[Stored items]
-------------------------

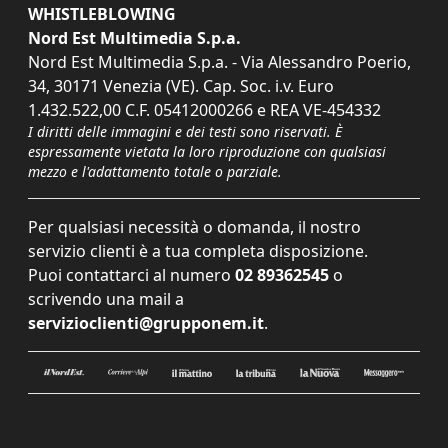
WHISTLEBLOWING
Nord Est Multimedia S.p.a.
Nord Est Multimedia S.p.a. - Via Alessandro Poerio,
34, 30171 Venezia (VE). Cap. Soc. i.v. Euro
1.432.522,00 C.F. 05412000266 e REA VE-454332
I diritti delle immagini e dei testi sono riservati. È
espressamente vietata la loro riproduzione con qualsiasi
mezzo e l'adattamento totale o parziale.
Per qualsiasi necessità o domanda, il nostro
servizio clienti è a tua completa disposizione.
Puoi contattarci al numero
02 89362545
o
scrivendo una mail a
servizioclienti@grupponem.it
.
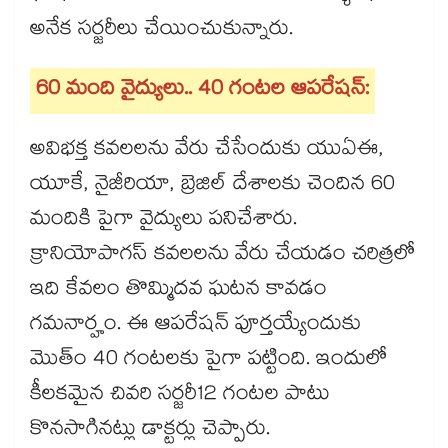
అనేక సర్జరీలు చేయించుకున్నారు.
60 మంది వైద్యులు.. 40 గంటల ఆపరేషన్:
అవిభక్త కవలలను వేరు చేసేందుకు యుఏఈ,
యూకే, నైజీరియా, బ్రెజిల్‌ దేశాలకు చెందిన 60
మందికి పైగా వైద్యులు పనిచేశారు.
క్రానియోపాగస్ కవలలను వేరు చేయడం చరిత్రలో
ఇది కేవలం తొమ్మిదవ ఘటన కావడం
గమనార్హం. ఈ ఆపరేషన్ పూర్తయ్యేందుకు
మొత్ం 40 గంటలకు పైగా పట్టింది. ఇందులో
కీలకమైన చివరి సర్జరీ12 గంటల పాటు
కొనసాగినట్లు డాక్టర్లు చెప్పారు.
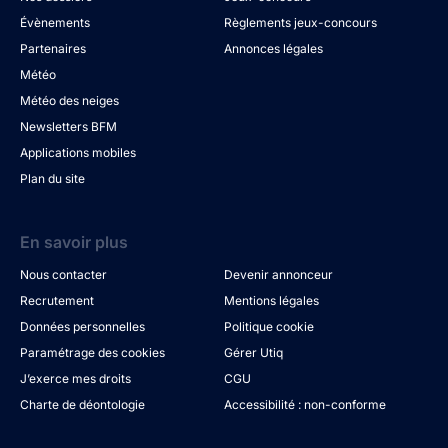
Évènements
Règlements jeux-concours
Partenaires
Annonces légales
Météo
Météo des neiges
Newsletters BFM
Applications mobiles
Plan du site
En savoir plus
Nous contacter
Devenir annonceur
Recrutement
Mentions légales
Données personnelles
Politique cookie
Paramétrage des cookies
Gérer Utiq
J’exerce mes droits
CGU
Charte de déontologie
Accessibilité : non-conforme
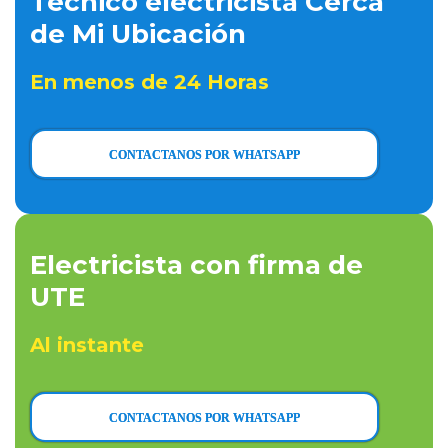
Técnico electricista Cerca
de Mi Ubicación
En menos de 24 Horas
CONTACTANOS POR WHATSAPP
Electricista con firma de
UTE
Al instante
CONTACTANOS POR WHATSAPP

-------------------------

Go through the records and repeat each one exactly, skipping anything that is a picture.

- ANSWER BOX:
WHISTLEBLOWING
Nord Est Multimedia S.p.a.
Nord Est Multimedia S.p.a. - Via Alessandro Poerio,
34, 30171 Venezia (VE). Cap. Soc. i.v. Euro
1.432.522,00 C.F. 05412000266 e REA VE-454332
I diritti delle immagini e dei testi sono riservati. È
espressamente vietata la loro riproduzione con qualsiasi
mezzo e l'adattamento totale o parziale.
Per qualsiasi necessità o domanda, il nostro
servizio clienti è a tua completa disposizione.
Puoi contattarci al numero
02 89362545
o
scrivendo una mail a
servizioclienti@grupponem.it
.
అనేక సర్జరీలు చేయించుకున్నారు.
60 మంది వైద్యులు.. 40 గంటల ఆపరేషన్:
అవిభక్త కవలలను వేరు చేసేందుకు యుఏఈ,
యూకే, నైజీరియా, బ్రెజిల్‌ దేశాలకు చెందిన 60
మందికి పైగా వైద్యులు పనిచేశారు.
క్రానియోపాగస్ కవలలను వేరు చేయడం చరిత్రలో
ఇది కేవలం తొమ్మిదవ ఘటన కావడం
గమనార్హం. ఈ ఆపరేషన్ పూర్తయ్యేందుకు
మొత్ం 40 గంటలకు పైగా పట్టింది. ఇందులో
కీలకమైన చివరి సర్జరీ12 గంటల పాటు
కొనసాగినట్లు డాక్టర్లు చెప్పారు.
Évènements
Règlements jeux-concours
Partenaires
Annonces légales
Météo
Météo des neiges
Newsletters BFM
Applications mobiles
Plan du site
En savoir plus
Nous contacter
Devenir annonceur
Recrutement
Mentions légales
Données personnelles
Politique cookie
Paramétrage des cookies
Gérer Utiq
J’exerce mes droits
CGU
Charte de déontologie
Accessibilité : non-conforme
Técnico electricista Cerca
de Mi Ubicación
En menos de 24 Horas
CONTACTANOS POR WHATSAPP
Electricista con firma de
UTE
Al instante
CONTACTANOS POR WHATSAPP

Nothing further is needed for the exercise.